Emit only the lines from the line containing "fx_px: 2334" through the last line of the entries, unchanged.

═════ EXTRACTED DATA ═════

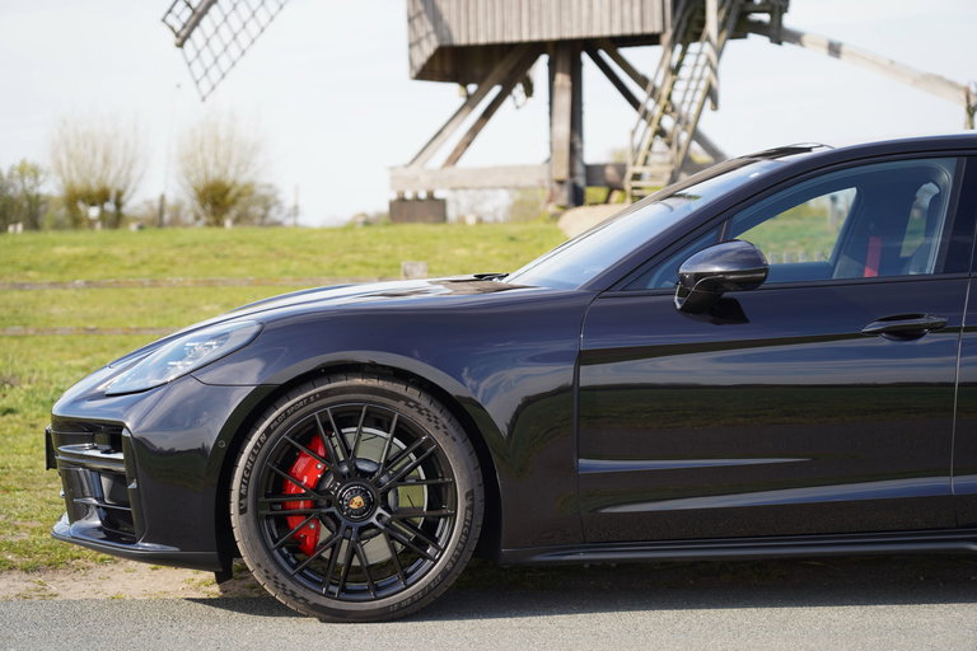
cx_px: 488
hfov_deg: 23.6
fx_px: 2334
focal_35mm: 86
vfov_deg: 15.9
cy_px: 326
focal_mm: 86
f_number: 4
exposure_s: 1/250
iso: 100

═════

WRITTEN SOLUTION =
fx_px: 2334
focal_35mm: 86
vfov_deg: 15.9
cy_px: 326
focal_mm: 86
f_number: 4
exposure_s: 1/250
iso: 100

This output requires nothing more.